= WHAT YOU NEED TO DO =
Copy the text of the listing below word for word, line by line, and leave out the pictures.

= PROVIDED MATERIAL =
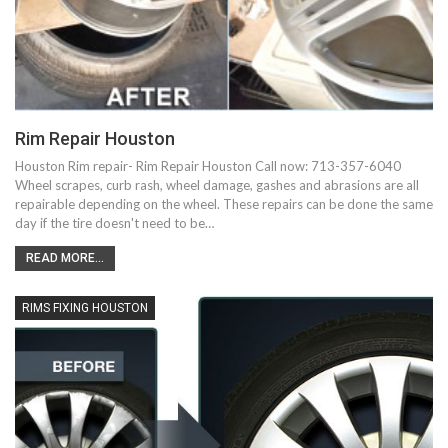
Rim Repair Houston
Houston Rim repair- Rim Repair Houston Call now: 713-357-6040
Wheel scrapes, curb rash, wheel damage, gashes and abrasions are all
repairable depending on the wheel. These repairs can be done the same
day if the tire doesn't need to be…
READ MORE...
RIMS FIXING HOUSTON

= COMPLETED TASK =
Rim Repair Houston
Houston Rim repair- Rim Repair Houston Call now: 713-357-6040
Wheel scrapes, curb rash, wheel damage, gashes and abrasions are all
repairable depending on the wheel. These repairs can be done the same
day if the tire doesn't need to be…
READ MORE...
RIMS FIXING HOUSTON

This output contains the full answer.